## Dataset records

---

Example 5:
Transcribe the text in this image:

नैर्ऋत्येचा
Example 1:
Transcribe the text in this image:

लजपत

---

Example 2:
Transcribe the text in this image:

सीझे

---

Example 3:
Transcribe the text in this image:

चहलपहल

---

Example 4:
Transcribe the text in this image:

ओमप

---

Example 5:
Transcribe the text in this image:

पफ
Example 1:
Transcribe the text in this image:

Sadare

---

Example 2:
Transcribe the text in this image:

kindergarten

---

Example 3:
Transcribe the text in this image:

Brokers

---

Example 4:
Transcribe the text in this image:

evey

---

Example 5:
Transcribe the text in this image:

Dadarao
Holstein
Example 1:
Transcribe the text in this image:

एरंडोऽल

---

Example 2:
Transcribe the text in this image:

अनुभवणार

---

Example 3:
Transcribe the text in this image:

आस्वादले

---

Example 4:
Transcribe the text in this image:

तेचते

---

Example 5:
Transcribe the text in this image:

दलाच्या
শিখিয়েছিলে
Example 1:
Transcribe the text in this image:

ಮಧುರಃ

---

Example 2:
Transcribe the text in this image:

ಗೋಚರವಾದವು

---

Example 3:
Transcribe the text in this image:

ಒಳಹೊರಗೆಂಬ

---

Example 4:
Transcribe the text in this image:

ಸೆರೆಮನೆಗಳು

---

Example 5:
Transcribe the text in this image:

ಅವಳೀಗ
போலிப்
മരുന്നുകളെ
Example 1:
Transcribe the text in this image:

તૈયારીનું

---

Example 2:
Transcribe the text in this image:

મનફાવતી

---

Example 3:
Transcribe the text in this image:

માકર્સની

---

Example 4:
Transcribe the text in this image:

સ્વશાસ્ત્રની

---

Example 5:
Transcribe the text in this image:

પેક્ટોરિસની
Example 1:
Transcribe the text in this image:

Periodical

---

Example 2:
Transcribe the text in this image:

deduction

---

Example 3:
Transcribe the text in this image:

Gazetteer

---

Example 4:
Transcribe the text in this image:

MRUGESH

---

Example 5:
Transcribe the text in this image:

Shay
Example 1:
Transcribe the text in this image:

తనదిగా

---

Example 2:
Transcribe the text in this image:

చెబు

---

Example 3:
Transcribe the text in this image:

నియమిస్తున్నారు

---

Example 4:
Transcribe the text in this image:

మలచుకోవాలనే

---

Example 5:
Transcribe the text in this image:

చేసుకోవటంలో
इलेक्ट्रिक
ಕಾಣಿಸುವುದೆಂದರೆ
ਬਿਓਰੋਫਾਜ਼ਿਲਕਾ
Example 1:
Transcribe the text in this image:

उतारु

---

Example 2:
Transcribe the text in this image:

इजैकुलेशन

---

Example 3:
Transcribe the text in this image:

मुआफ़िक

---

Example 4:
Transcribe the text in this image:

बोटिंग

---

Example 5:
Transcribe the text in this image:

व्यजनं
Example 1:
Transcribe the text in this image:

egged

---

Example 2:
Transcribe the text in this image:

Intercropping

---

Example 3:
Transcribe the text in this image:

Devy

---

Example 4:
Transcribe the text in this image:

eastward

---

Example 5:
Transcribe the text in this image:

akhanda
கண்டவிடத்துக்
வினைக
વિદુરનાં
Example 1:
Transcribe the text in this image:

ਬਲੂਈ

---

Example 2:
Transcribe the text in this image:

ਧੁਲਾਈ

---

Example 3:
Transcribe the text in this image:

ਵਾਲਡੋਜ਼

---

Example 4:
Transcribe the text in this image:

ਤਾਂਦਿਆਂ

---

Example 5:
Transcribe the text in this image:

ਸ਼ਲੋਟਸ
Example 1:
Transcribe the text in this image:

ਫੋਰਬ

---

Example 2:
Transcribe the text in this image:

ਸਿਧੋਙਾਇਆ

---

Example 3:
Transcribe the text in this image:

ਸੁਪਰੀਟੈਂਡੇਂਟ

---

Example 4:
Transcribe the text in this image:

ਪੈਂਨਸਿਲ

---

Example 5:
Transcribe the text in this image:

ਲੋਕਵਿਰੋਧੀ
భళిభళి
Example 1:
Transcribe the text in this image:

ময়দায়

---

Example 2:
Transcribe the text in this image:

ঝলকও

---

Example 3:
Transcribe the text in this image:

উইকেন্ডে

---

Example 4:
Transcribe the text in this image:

## Task description
All of the entries, from the first line to the last, should be duplicated exactly.

## Answer
---

Example 5:
Transcribe the text in this image:

नैर्ऋत्येचा
Example 1:
Transcribe the text in this image:

लजपत

---

Example 2:
Transcribe the text in this image:

सीझे

---

Example 3:
Transcribe the text in this image:

चहलपहल

---

Example 4:
Transcribe the text in this image:

ओमप

---

Example 5:
Transcribe the text in this image:

पफ
Example 1:
Transcribe the text in this image:

Sadare

---

Example 2:
Transcribe the text in this image:

kindergarten

---

Example 3:
Transcribe the text in this image:

Brokers

---

Example 4:
Transcribe the text in this image:

evey

---

Example 5:
Transcribe the text in this image:

Dadarao
Holstein
Example 1:
Transcribe the text in this image:

एरंडोऽल

---

Example 2:
Transcribe the text in this image:

अनुभवणार

---

Example 3:
Transcribe the text in this image:

आस्वादले

---

Example 4:
Transcribe the text in this image:

तेचते

---

Example 5:
Transcribe the text in this image:

दलाच्या
শিখিয়েছিলে
Example 1:
Transcribe the text in this image:

ಮಧುರಃ

---

Example 2:
Transcribe the text in this image:

ಗೋಚರವಾದವು

---

Example 3:
Transcribe the text in this image:

ಒಳಹೊರಗೆಂಬ

---

Example 4:
Transcribe the text in this image:

ಸೆರೆಮನೆಗಳು

---

Example 5:
Transcribe the text in this image:

ಅವಳೀಗ
போலிப்
മരുന്നുകളെ
Example 1:
Transcribe the text in this image:

તૈયારીનું

---

Example 2:
Transcribe the text in this image:

મનફાવતી

---

Example 3:
Transcribe the text in this image:

માકર્સની

---

Example 4:
Transcribe the text in this image:

સ્વશાસ્ત્રની

---

Example 5:
Transcribe the text in this image:

પેક્ટોરિસની
Example 1:
Transcribe the text in this image:

Periodical

---

Example 2:
Transcribe the text in this image:

deduction

---

Example 3:
Transcribe the text in this image:

Gazetteer

---

Example 4:
Transcribe the text in this image:

MRUGESH

---

Example 5:
Transcribe the text in this image:

Shay
Example 1:
Transcribe the text in this image:

తనదిగా

---

Example 2:
Transcribe the text in this image:

చెబు

---

Example 3:
Transcribe the text in this image:

నియమిస్తున్నారు

---

Example 4:
Transcribe the text in this image:

మలచుకోవాలనే

---

Example 5:
Transcribe the text in this image:

చేసుకోవటంలో
इलेक्ट्रिक
ಕಾಣಿಸುವುದೆಂದರೆ
ਬਿਓਰੋਫਾਜ਼ਿਲਕਾ
Example 1:
Transcribe the text in this image:

उतारु

---

Example 2:
Transcribe the text in this image:

इजैकुलेशन

---

Example 3:
Transcribe the text in this image:

मुआफ़िक

---

Example 4:
Transcribe the text in this image:

बोटिंग

---

Example 5:
Transcribe the text in this image:

व्यजनं
Example 1:
Transcribe the text in this image:

egged

---

Example 2:
Transcribe the text in this image:

Intercropping

---

Example 3:
Transcribe the text in this image:

Devy

---

Example 4:
Transcribe the text in this image:

eastward

---

Example 5:
Transcribe the text in this image:

akhanda
கண்டவிடத்துக்
வினைக
વિદુરનાં
Example 1:
Transcribe the text in this image:

ਬਲੂਈ

---

Example 2:
Transcribe the text in this image:

ਧੁਲਾਈ

---

Example 3:
Transcribe the text in this image:

ਵਾਲਡੋਜ਼

---

Example 4:
Transcribe the text in this image:

ਤਾਂਦਿਆਂ

---

Example 5:
Transcribe the text in this image:

ਸ਼ਲੋਟਸ
Example 1:
Transcribe the text in this image:

ਫੋਰਬ

---

Example 2:
Transcribe the text in this image:

ਸਿਧੋਙਾਇਆ

---

Example 3:
Transcribe the text in this image:

ਸੁਪਰੀਟੈਂਡੇਂਟ

---

Example 4:
Transcribe the text in this image:

ਪੈਂਨਸਿਲ

---

Example 5:
Transcribe the text in this image:

ਲੋਕਵਿਰੋਧੀ
భళిభళి
Example 1:
Transcribe the text in this image:

ময়দায়

---

Example 2:
Transcribe the text in this image:

ঝলকও

---

Example 3:
Transcribe the text in this image:

উইকেন্ডে

---

Example 4:
Transcribe the text in this image:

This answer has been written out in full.